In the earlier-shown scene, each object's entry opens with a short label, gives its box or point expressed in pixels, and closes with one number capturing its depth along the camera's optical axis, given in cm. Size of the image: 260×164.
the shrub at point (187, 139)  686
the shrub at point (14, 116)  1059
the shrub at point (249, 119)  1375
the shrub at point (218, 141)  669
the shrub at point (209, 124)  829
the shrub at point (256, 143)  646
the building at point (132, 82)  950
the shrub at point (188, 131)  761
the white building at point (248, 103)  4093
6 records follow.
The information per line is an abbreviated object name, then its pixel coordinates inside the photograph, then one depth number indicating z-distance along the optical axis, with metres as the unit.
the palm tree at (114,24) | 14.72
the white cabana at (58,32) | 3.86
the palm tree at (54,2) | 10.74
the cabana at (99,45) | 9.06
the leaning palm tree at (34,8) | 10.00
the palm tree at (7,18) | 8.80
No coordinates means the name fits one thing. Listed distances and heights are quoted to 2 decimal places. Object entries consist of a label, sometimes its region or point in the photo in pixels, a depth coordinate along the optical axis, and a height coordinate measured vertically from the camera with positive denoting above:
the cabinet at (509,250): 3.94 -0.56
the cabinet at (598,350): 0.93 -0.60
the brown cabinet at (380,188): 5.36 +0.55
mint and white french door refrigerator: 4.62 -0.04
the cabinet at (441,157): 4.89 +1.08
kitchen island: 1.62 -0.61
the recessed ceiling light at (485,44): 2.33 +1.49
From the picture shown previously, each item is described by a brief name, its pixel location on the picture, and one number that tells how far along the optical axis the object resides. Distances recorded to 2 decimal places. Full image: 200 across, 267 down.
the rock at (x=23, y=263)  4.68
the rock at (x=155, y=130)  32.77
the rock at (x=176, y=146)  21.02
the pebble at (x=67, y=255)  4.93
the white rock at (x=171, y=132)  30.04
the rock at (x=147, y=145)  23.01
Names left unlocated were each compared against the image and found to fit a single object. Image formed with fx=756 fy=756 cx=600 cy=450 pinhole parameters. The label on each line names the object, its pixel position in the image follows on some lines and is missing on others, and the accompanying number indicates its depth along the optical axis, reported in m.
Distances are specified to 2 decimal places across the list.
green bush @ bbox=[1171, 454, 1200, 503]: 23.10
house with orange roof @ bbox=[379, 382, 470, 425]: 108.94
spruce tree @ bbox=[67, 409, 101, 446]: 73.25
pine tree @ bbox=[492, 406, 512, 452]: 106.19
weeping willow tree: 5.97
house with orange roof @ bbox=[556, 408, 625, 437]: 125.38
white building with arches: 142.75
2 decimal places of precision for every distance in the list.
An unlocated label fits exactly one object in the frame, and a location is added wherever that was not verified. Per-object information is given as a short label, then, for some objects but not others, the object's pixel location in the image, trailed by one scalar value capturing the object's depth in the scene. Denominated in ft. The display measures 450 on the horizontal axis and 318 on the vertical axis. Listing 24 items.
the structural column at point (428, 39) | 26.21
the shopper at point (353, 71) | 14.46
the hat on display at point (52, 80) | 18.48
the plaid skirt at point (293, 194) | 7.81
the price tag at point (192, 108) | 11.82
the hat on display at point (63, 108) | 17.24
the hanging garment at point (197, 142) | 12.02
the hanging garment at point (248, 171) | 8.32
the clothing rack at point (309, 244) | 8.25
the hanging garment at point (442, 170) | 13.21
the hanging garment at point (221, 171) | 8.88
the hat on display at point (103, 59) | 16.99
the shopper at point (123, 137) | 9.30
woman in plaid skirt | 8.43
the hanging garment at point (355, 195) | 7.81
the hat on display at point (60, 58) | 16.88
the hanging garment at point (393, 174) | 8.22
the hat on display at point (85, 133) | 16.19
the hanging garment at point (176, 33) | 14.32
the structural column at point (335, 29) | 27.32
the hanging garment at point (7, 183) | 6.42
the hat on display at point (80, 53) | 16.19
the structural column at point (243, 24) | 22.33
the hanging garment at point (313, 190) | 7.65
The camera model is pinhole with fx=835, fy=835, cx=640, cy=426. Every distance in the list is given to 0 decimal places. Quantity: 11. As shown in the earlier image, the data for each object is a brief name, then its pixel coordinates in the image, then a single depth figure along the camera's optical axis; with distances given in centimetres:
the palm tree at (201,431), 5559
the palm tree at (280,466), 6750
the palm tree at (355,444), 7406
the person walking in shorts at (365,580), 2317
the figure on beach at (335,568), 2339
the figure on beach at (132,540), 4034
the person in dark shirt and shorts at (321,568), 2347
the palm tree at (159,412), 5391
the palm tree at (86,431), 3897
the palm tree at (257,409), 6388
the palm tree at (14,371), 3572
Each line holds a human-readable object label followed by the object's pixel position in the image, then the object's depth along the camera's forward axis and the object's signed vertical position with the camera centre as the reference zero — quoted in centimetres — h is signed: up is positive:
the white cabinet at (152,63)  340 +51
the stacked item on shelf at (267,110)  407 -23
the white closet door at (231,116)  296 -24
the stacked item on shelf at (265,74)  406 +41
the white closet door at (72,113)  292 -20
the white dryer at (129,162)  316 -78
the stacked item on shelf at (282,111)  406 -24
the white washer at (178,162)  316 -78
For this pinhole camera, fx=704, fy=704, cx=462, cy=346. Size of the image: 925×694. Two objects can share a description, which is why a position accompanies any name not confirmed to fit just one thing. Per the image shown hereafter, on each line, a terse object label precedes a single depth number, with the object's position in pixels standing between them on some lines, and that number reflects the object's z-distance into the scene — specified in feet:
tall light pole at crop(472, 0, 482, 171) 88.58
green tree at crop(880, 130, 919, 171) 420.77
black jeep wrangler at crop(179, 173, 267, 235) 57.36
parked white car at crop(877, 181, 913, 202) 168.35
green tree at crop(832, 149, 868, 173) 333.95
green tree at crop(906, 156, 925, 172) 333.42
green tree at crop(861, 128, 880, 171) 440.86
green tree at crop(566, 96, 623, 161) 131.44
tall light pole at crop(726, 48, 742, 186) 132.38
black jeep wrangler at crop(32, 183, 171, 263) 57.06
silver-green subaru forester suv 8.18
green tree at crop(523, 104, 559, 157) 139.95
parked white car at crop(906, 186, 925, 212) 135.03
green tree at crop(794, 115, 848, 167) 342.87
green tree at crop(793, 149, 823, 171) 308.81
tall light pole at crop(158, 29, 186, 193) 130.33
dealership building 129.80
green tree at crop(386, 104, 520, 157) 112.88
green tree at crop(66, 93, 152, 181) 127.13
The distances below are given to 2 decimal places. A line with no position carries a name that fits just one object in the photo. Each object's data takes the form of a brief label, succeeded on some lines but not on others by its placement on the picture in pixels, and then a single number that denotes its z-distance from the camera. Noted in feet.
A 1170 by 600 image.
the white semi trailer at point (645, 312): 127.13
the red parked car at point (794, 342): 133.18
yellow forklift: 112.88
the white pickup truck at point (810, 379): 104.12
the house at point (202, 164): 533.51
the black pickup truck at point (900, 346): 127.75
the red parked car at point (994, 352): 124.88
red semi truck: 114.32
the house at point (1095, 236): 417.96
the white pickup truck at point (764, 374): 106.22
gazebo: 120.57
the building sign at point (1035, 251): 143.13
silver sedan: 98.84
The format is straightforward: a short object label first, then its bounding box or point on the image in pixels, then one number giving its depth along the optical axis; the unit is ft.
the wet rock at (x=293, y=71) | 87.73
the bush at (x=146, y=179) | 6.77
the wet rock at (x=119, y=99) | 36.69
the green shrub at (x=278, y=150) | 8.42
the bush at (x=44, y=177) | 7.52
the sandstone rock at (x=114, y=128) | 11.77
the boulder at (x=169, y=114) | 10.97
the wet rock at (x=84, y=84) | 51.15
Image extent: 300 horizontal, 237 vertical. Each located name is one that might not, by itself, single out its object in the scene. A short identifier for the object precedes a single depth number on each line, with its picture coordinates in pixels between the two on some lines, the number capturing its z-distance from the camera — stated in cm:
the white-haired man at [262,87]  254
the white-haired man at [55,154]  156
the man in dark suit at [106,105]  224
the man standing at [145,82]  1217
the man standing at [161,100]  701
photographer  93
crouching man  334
----
**Task description**
From the material above, retype precisely the lines between the line holding "the house at point (202, 164): 533.51" and the line holding "silver sedan: 98.84", inclusive, and nothing beyond them.

**Written solution**
the house at point (202, 164): 533.51
the black pickup truck at point (900, 346): 127.75
the red parked car at point (994, 352): 124.88
red semi truck: 114.32
the house at point (1095, 236): 417.96
the white pickup truck at point (764, 374): 106.22
gazebo: 120.57
the building sign at point (1035, 251): 143.13
silver sedan: 98.84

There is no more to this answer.